Призрак Аркада лишний раз убеждает меня в том, что отцовским родственникам присуща нематериальность. Порой вечерами отец достает из стола пожелтевшую, покрытую пятнами фотографию и подолгу вглядывается в нее. Взгляд, выражение лица молодой женщины, поясной портрет которой я вижу на фотографии, удивительно напоминают отцовские черты лица, его взгляд.
— Это мама, — шепчет он умиленно, и детское слово странно звучит в устах человека, обычно не склонного к излияниям чувств. В его голосе явно слышится также и скорбь. Молодая женщина умерла, когда мальчику было два года, что вряд ли позволило сохранить о том времени какие–то воспоминания. У него было еще девять братьев и сестер, и большинству из них была суждена участь бедняжки Пьера; это целая вереница существ, для меня почти абстрактных и воображению неподвластных. Воображение мое в лучшем случае бродит где–то вокруг приемных родителей — словечко, возбуждающее мое любопытство. Оно означает земледельцев из Морвана, к которым отца поместили после смерти его матери и которые воспитывали его до той поры, когда он был отдан в монастырский пансион Братьев христианской школы; это суровое детство стало семейной легендой, которую он любил не без гордости вспоминать — вспоминать школу, расположенную за много километров от фермы, и как он шел туда в любую погоду, в снегопад и в трескучий мороз, и как дрался со школьниками из соседних деревень, и как вместе с приемными родителями работал в поле, и какая жестокая дисциплина была у монахов.
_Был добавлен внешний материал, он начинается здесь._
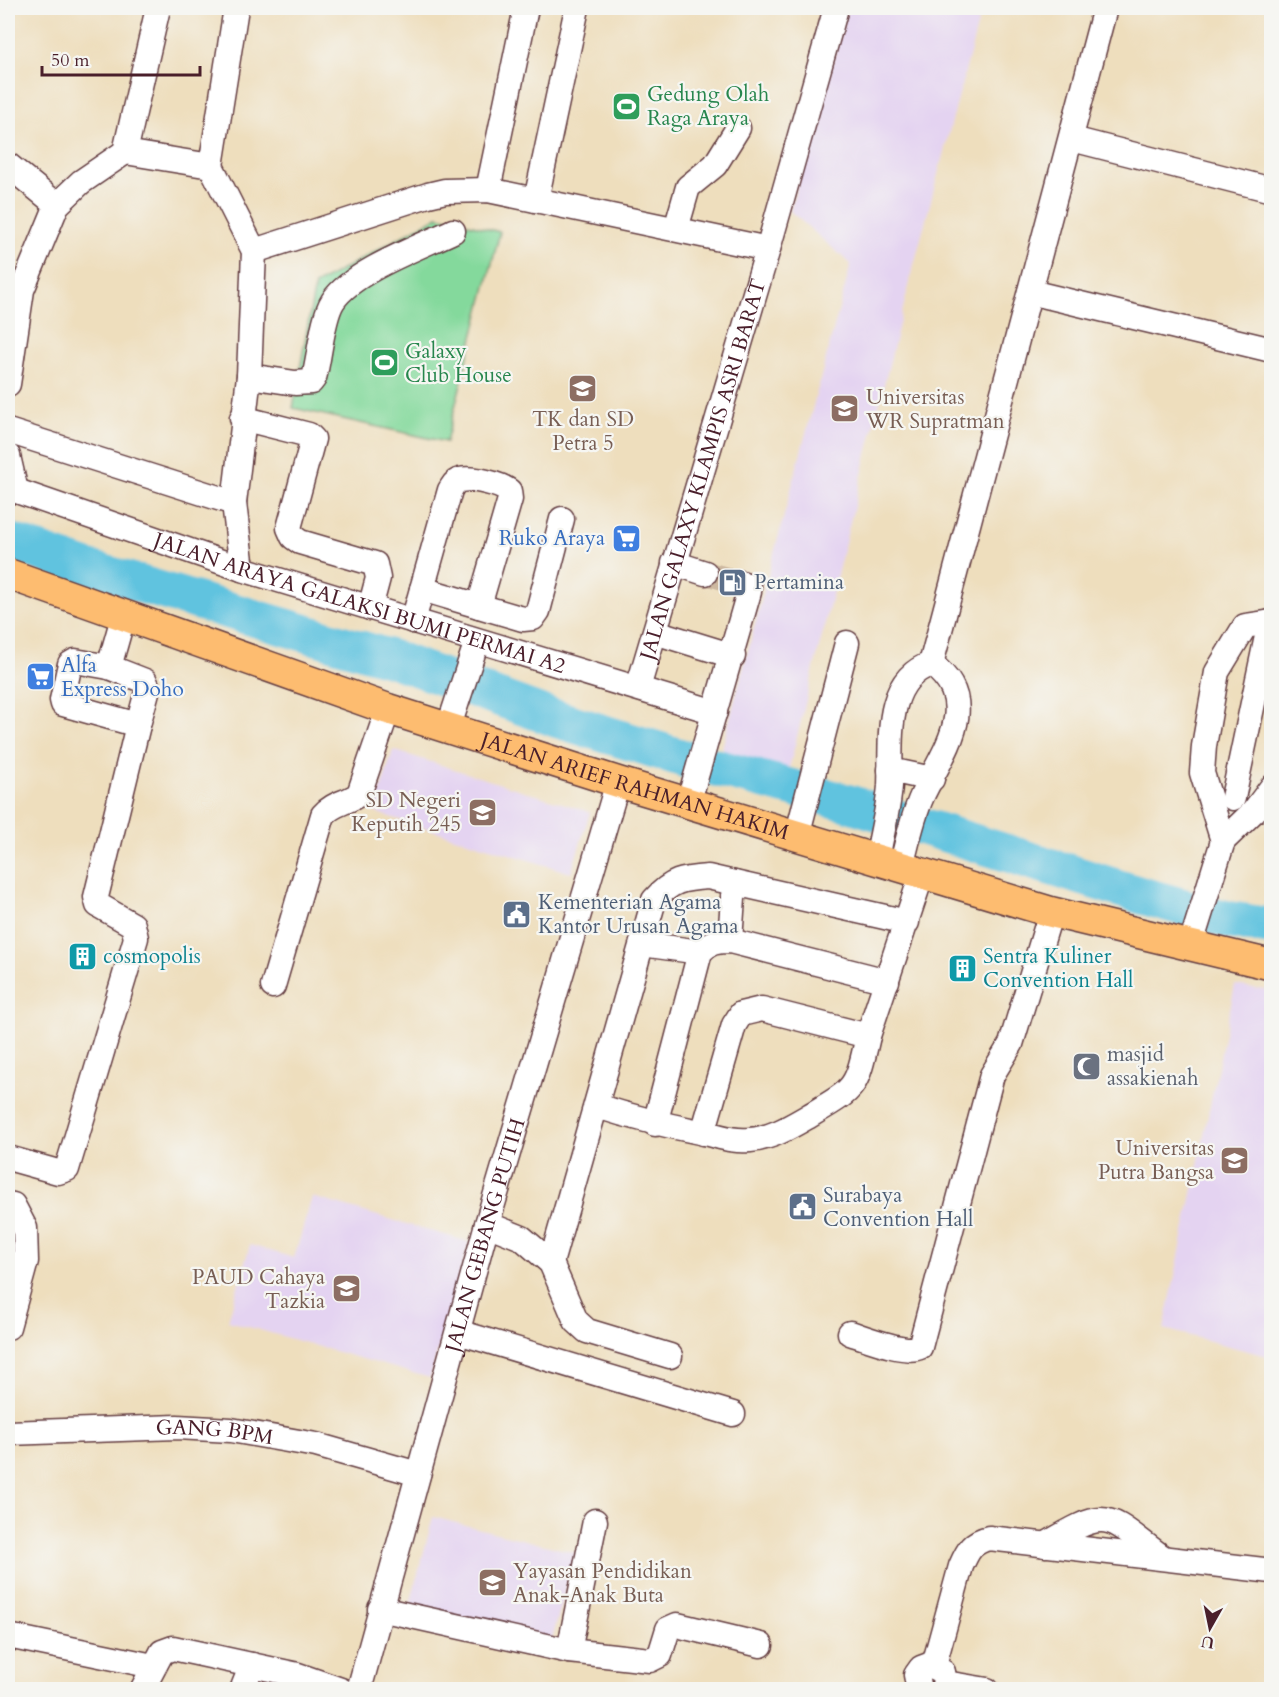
<svg xmlns="http://www.w3.org/2000/svg" width="1279" height="1697" font-family="Cardo,serif">
  <style>
    .built { fill: #e4d3f1 }
    .green { fill: #84d99c; stroke: #677c64; stroke-width: 1.5 }
    .lines { fill: none; stroke-linecap: round; stroke-linejoin: round }
    .river { stroke: #61c3df; stroke-width: 38 }
    .minor-tunnel { stroke: #cdb8a0; stroke-width: 24; stroke-dasharray: 24 12; stroke-linecap: butt }
    .minor-casing { stroke: #633c41; stroke-width: 27 }
    .major-casing { stroke: #633c41; stroke-width: 33 }
    .minor { stroke: #fff; stroke-width: 24 }
    .major { stroke: #fdbc70; stroke-width: 30 }
    .labels { text-anchor: middle; stroke-width: 4.5; stroke-linejoin: round; paint-order: stroke }
    .leisure-label { font-size: 21px; fill: #27864d; stroke: #f6f6f2; text-anchor: start }
    .education-label { font-size: 21px; fill: #785e54; stroke: #f6f6f2; text-anchor: end }
    .street-label { font-size: 21px; fill: #4a1f2b; stroke: #f6f6f2 }
    .shop-label { font-size: 21px; fill: #366cbe; stroke: #f6f6f2; text-anchor: end }
    .service-label { font-size: 21px; fill: #4e5e75; stroke: #f6f6f2; text-anchor: start }
    .culture-label { font-size: 21px; fill: #0d838f; stroke: #f6f6f2; text-anchor: start }
    .worship-label { font-size: 21px; fill: #5b616d; stroke: #f6f6f2; text-anchor: start }
  </style>
  <rect width="100%" height="100%" fill="#f6f6f2"/>
  <filter id="ink" filterUnits="userSpaceOnUse"><feTurbulence type="fractalNoise" baseFrequency=".0167" numOctaves="2"/><feDisplacementMap in="SourceGraphic" scale="12" xChannelSelector="R" yChannelSelector="G"/><feConvolveMatrix kernelMatrix="1 2 1 2 8 2 1 2 1" color-interpolation-filters="sRGB"/></filter>
  <filter id="wash" filterUnits="userSpaceOnUse"><feTurbulence type="fractalNoise" baseFrequency=".008" numOctaves="4" result="noise"/><feDisplacementMap in="SourceGraphic" scale="24" xChannelSelector="R" yChannelSelector="G"/><feGaussianBlur stdDeviation="1.35" result="paint"/><feColorMatrix in="noise" values="0 0 0 0 0 0 0 0 0 0 0 0 0 0 0 0 0 1.4 0 .05"/><feComposite in="paint" operator="in"/></filter>
  <g filter="url(#wash)">
    <rect width="100%" height="100%" fill="#eedebd"/>
    <path class="built" d="M 848,8 L 982,8 L 912,272 L 789,769 L 721,752 L 851,264 L 790,211 Z
      M 393,750 L 590,812 L 571,873 L 374,812 Z
      M 1235,985 L 1271,991 L 1271,1357 L 1164,1329 Z
      M 312,1197 L 469,1242 L 430,1378 L 228,1321 L 250,1245 L 294,1258 Z
      M 433,1517 L 576,1553 L 551,1643 L 408,1612 Z"/>
    <path class="green" d="M 438,216 L 500,232 L 446,442 L 293,408 L 315,285 Z"/>
    <g class="lines">
      <path class="river" d="M 8,541 L 89,569 L 393,659 L 554,718 L 695,762 L 845,802 L 1140,895 L 1229,920 L 1272,927"/>
    </g>
  </g>
  <g filter="url(#ink)">
    <g class="lines">
      <path class="minor-tunnel" d="M 705,573 L 741,583"/>
      <defs>
        <g id="minor">
          <path d="M 236,8 L 211,166 L 254,251 L 249,376 L 234,503 L 242,569"/>
          <path d="M 1072,139 L 1272,190"/>
          <path d="M 125,152 L 211,166"/>
          <path d="M 8,165 L 57,205"/>
          <path d="M 488,190 L 526,8"/>
          <path d="M 536,200 L 577,8"/>
          <path d="M 676,229 L 688,187 L 715,165 L 738,128"/>
          <path d="M 254,251 L 428,195 L 445,191 L 488,190 L 768,249"/>
          <path d="M 1030,292 L 1272,350"/>
          <path d="M 249,376 L 295,383 L 311,382 L 314,378 C 320,356 322,318 333,301 C 353,271 420,247 453,231"/>
          <path d="M 8,384 L 22,290 L 57,205 L 81,182 L 125,152 L 158,8"/>
          <path d="M 242,418 L 309,435 L 313,439 L 289,528 L 293,537 L 300,542 L 375,564 L 378,578 L 370,608"/>
          <path d="M 8,431 L 234,503"/>
          <path d="M 8,456 L 16,491"/>
          <path id="s1" d="M 8,488 L 242,569 L 715,712"/>
          <path d="M 674,563 L 705,573"/>
          <path d="M 422,589 L 479,606"/>
          <path d="M 413,621 L 450,490 C 453,486 454,481 460,480 C 472,477 500,484 509,491 L 510,499 L 479,606 L 523,619 L 533,618 L 538,611 L 562,519"/>
          <path d="M 1272,622 L 1245,626 L 1217,672 L 1204,746 L 1202,773 L 1223,841 L 1254,811 L 1272,787"/>
          <path d="M 655,632 L 733,656"/>
          <path d="M 931,664 L 1105,8"/>
          <path d="M 109,667 L 145,681 L 148,688 L 138,725"/>
          <path id="s2" d="M 638,688 L 768,249 L 836,8"/>
          <path d="M 448,729 L 477,641"/>
          <path d="M 890,770 L 932,779"/>
          <path d="M 1233,798 L 1270,622"/>
          <path d="M 688,804 L 749,592 L 749,586 L 741,583"/>
          <path d="M 797,836 L 847,643"/>
          <path d="M 877,860 C 881,836 888,811 890,786 C 892,745 882,680 931,664"/>
          <path d="M 901,867 C 907,844 912,818 922,796 C 942,753 984,703 931,664"/>
          <path d="M 730,941 L 734,883"/>
          <path d="M 642,944 L 700,952"/>
          <path d="M 1190,947 L 1223,841"/>
          <path d="M 273,986 L 323,815 C 333,803 347,803 359,794 L 388,709"/>
          <path d="M 597,1106 C 631,1117 664,1125 700,1132 C 717,1135 731,1142 750,1140 C 772,1138 790,1127 809,1116 C 856,1088 856,1090 868,1036"/>
          <path d="M 655,1124 L 700,952 C 709,942 717,941 730,941 L 887,981"/>
          <path d="M 703,1133 L 734,1025 L 741,1014 L 762,1009 L 868,1036 L 922,874"/>
          <path d="M 8,1158 L 58,1172 L 67,1169 L 136,938 L 133,925 L 98,905 L 96,897 L 138,725 L 63,704 L 62,700 L 70,664 L 75,661 L 109,667 L 124,614"/>
          <path d="M 8,1204 L 13,1205 L 25,1228 L 26,1261 L 8,1327"/>
          <path d="M 487,1224 L 522,1238 L 551,1263 L 576,1321 L 587,1331 L 670,1356"/>
          <path d="M 551,1263 L 654,900 C 672,880 682,879 708,877 L 907,922"/>
          <path d="M 458,1332 L 733,1414"/>
          <path d="M 850,1333 C 866,1338 906,1354 920,1347 L 992,1075 L 1011,1044 L 1051,912"/>
          <path id="s3" d="M 8,1433 L 177,1427 L 231,1430 L 316,1445 L 418,1474"/>
          <path d="M 1045,1545 C 1110,1506 1105,1515 1162,1557"/>
          <path d="M 380,1609 L 569,1651 L 650,1660 L 660,1655 L 668,1629 L 677,1625 L 761,1645"/>
          <path d="M 8,1636 L 153,1666"/>
          <path d="M 569,1651 L 595,1521"/>
          <path d="M 934,1665 L 961,1566 C 968,1550 972,1542 989,1538 L 1272,1571"/>
          <path d="M 945,1683 L 987,1690"/>
          <path d="M 142,1690 L 162,1652 L 173,1648 L 298,1675 L 341,1690"/>
          <path d="M 242,1690 L 252,1665"/>
          <path id="s4" d="M 359,1690 L 487,1224 L 618,782"/>
          <path d="M 919,1690 L 916,1675 L 921,1668 L 929,1665 L 943,1672 L 945,1683 L 942,1690"/>
        </g>
        <g id="major">
          <path id="s5" d="M 8,574 L 388,709 L 618,782 L 1051,912 L 1272,965"/>
        </g>
      </defs>
      <use href="#minor" class="minor-casing"/>
      <use href="#major" class="major-casing"/>
      <use href="#minor" class="minor"/>
      <use href="#major" class="major"/>
    </g>
  </g>
  <defs>
    <symbol id="stadium-square" viewBox="-11 -11 22 22"><rect x="-9" y="-9" width="18" height="18" rx="4" fill="#2e9e5b" stroke="#f6f6f2"/><path d="M0-5a6.5 5 0 1 0 0 10a6.5 5 0 1 0 0-10ZM-3.5-1.8h7v3.6h-7Z" fill="#fff"/></symbol>
    <symbol id="school-square" viewBox="-11 -11 22 22"><rect x="-9" y="-9" width="18" height="18" rx="4" fill="#8d6e63" stroke="#f6f6f2"/><path d="M0-5L7-2L0 1L-7-2ZM-4 1L0 2.5L4 1V4Q0 6-4 4Z" fill="#fff"/></symbol>
    <symbol id="university-square" viewBox="-11 -11 22 22"><rect x="-9" y="-9" width="18" height="18" rx="4" fill="#8d6e63" stroke="#f6f6f2"/><path d="M0-5L7-2L0 1L-7-2ZM-4 1L0 2.5L4 1V4Q0 6-4 4Z" fill="#fff"/></symbol>
    <symbol id="supermarket-square" viewBox="-11 -11 22 22"><rect x="-9" y="-9" width="18" height="18" rx="4" fill="#3f7fe0" stroke="#f6f6f2"/><path d="M-6-5.5h2.5l.6 2H6L4.5 2H-2.5L-4.4-4H-6ZM-1.5 3.2a1.3 1.3 0 1 0 .1 0ZM3 3.2a1.3 1.3 0 1 0 .1 0Z" fill="#fff"/></symbol>
    <symbol id="fuel-square" viewBox="-11 -11 22 22"><rect x="-9" y="-9" width="18" height="18" rx="4" fill="#5c6f8a" stroke="#f6f6f2"/><path d="M-5.5-6h7V0h2V4h1.3V-2.5L3-4.5l.8-.8L6-3V5H2.5V1h-1V6h-7ZM-4.2-4.7v3.2H.2V-4.7Z" fill="#fff"/></symbol>
    <symbol id="civic-square" viewBox="-11 -11 22 22"><rect x="-9" y="-9" width="18" height="18" rx="4" fill="#5c6f8a" stroke="#f6f6f2"/><path d="M-.6-6.5H3V-4.5H.6V-3L4-1V1h2V6H-6V1h2V-1L-.6-3ZM-1.2 2.5V6h2.4V2.5Z" fill="#fff"/></symbol>
    <symbol id="building-square" viewBox="-11 -11 22 22"><rect x="-9" y="-9" width="18" height="18" rx="4" fill="#0f9aa8" stroke="#f6f6f2"/><path d="M-4-6H4V6H1V3H-1V6H-4ZM-2.5-4.3h1.7v1.8h-1.7ZM.8-4.3h1.7v1.8H.8ZM-2.5-1h1.7V.8h-1.7ZM.8-1h1.7V.8H.8Z" fill="#fff"/></symbol>
    <symbol id="mosque-square" viewBox="-11 -11 22 22"><rect x="-9" y="-9" width="18" height="18" rx="4" fill="#6b7280" stroke="#f6f6f2"/><path d="M3.5-4.9A6 6 0 1 0 3.5 4.9A5 5 0 1 1 3.5-4.9Z" fill="#fff"/></symbol>
  </defs>
  <g fill-rule="evenodd">
    <use href="#stadium-square" x="610" y="90" width="33" height="33"/>
    <use href="#stadium-square" x="368" y="346" width="33" height="33"/>
    <use href="#school-square" x="566" y="372" width="33" height="33"/>
    <use href="#university-square" x="828" y="392" width="33" height="33"/>
    <use href="#supermarket-square" x="610" y="522" width="33" height="33"/>
    <use href="#fuel-square" x="716" y="566" width="33" height="33"/>
    <use href="#supermarket-square" x="24" y="660" width="33" height="33"/>
    <use href="#school-square" x="466" y="796" width="33" height="33"/>
    <use href="#civic-square" x="500" y="898" width="33" height="33"/>
    <use href="#building-square" x="66" y="940" width="33" height="33"/>
    <use href="#building-square" x="946" y="952" width="33" height="33"/>
    <use href="#mosque-square" x="1070" y="1050" width="33" height="33"/>
    <use href="#university-square" x="1218" y="1144" width="33" height="33"/>
    <use href="#civic-square" x="786" y="1190" width="33" height="33"/>
    <use href="#school-square" x="330" y="1272" width="33" height="33"/>
    <use href="#school-square" x="476" y="1566" width="33" height="33"/>
  </g>
  <g class="labels">
    <g class="leisure-label">
      <text x="647" y="101">Gedung Olah<tspan x="647" dy="24">Raga Araya</tspan></text>
      <text x="405" y="358">Galaxy<tspan x="405" dy="24">Club House</tspan></text>
    </g>
    <g class="education-label">
      <text x="866" y="404" text-anchor="start">Universitas<tspan x="866" dy="24">WR Supratman</tspan></text>
      <text x="583" y="426" text-anchor="middle">TK dan SD<tspan x="583" dy="24">Petra 5</tspan></text>
      <text x="461" y="807">SD Negeri<tspan x="461" dy="24">Keputih 245</tspan></text>
      <text x="1214" y="1155">Universitas<tspan x="1214" dy="24">Putra Bangsa</tspan></text>
      <text x="325" y="1284">PAUD Cahaya<tspan x="325" dy="24">Tazkia</tspan></text>
      <text x="513" y="1578" text-anchor="start">Yayasan Pendidikan<tspan x="513" dy="24">Anak-Anak Buta</tspan></text>
    </g>
    <g class="street-label">
      <text dy="7" stroke="none"><textPath href="#s2" startOffset="228">JALAN GALAXY KLAMPIS ASRI BARAT</textPath></text>
      <text dy="7" stroke="none"><textPath href="#s1" startOffset="370">JALAN ARAYA GALAKSI BUMI PERMAI A2</textPath></text>
      <text dy="7" stroke="none"><textPath href="#s5" startOffset="662">JALAN ARIEF RAHMAN HAKIM</textPath></text>
      <text dy="7" stroke="none"><textPath href="#s4" startOffset="472">JALAN GEBANG PUTIH</textPath></text>
      <text dy="7" stroke="none"><textPath href="#s3" startOffset="207">GANG BPM</textPath></text>
    </g>
    <g class="shop-label">
      <text x="605" y="545">Ruko Araya</text>
      <text x="61" y="672" text-anchor="start">Alfa<tspan x="61" dy="24">Express Doho</tspan></text>
    </g>
    <g class="service-label">
      <text x="754" y="589">Pertamina</text>
      <text x="538" y="909">Kementerian Agama<tspan x="538" dy="24">Kantor Urusan Agama</tspan></text>
      <text x="823" y="1202">Surabaya<tspan x="823" dy="24">Convention Hall</tspan></text>
    </g>
    <g class="culture-label">
      <text x="103" y="963">cosmopolis</text>
      <text x="983" y="963">Sentra Kuliner<tspan x="983" dy="24">Convention Hall</tspan></text>
    </g>
    <g class="worship-label">
      <text x="1107" y="1061">masjid<tspan x="1107" dy="24">assakienah</tspan></text>
    </g>
  </g>
  <rect width="1279" height="1697" fill="none" stroke="#f6f6f2" stroke-width="30"/>
  <g transform="translate(1210 1628) rotate(189)" stroke="#f6f6f2" stroke-width="4.5" paint-order="stroke">
  <path d="M0-4.5L10 22L0 15L-10 22Z" fill="#4a1f2b"/>
  <text y="-9" font-size="16" font-weight="bold" text-anchor="middle" fill="#4a1f2b">U</text>
  </g>
  <path d="M42 66v9h158v-9" fill="none" stroke="#4a1f2b" stroke-width="3"/>
  <text x="51" y="66" font-size="18" fill="#4a1f2b" stroke="#f6f6f2" stroke-width="4.5" paint-order="stroke">50 m</text>
</svg>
Все это составляло целую героическую эпопею, я внимал ей с большим интересом, но одновременно и с некоторым унынием: уж слишком все в ней отличалось от моей собственной участи. Сочувствовать отцу я был мало склонен — может быть, оттого, что история эта была как бы из области чистого сочинительства и представлялась мне поэтому нереальной, как в сказке. Тот факт, что ее героем был мой отец, пожалуй, еще больше увеличивал дистанцию, которая пролегала между ним и мною из–за моего исконного перед ним страха. У отца было — или он приписывал себе — столько всяческих достоинств, что мое собственное существование выглядело по сравнению с этим совершенно ничтожным и жалким. Разве мог я заинтересовать героя этой легенды, думал я, когда передо мной мелькали все эти картины — приемные родители, фотография его матери, раннее сиротство, заснеженная равнина, а потом, как продолжение этого детства, — боевые подвиги на войне. В сравнении с этим явная моя неполноценность и тем самым вина становились особенно очевидными, что побуждало меня с новой силой искать утешения под крылышком матери, искать хоть какой–то повод для самоутверждения; я находил его в моем сумеречном появлении на свет, в поползновениях вернуться назад в небытие — в этой поддерживаемой мамой легенде, тем более что ее хранительница, казалось, не испытывала такого уж безграничного восхищения перед хрестоматийными доблестями отца. И даже более того.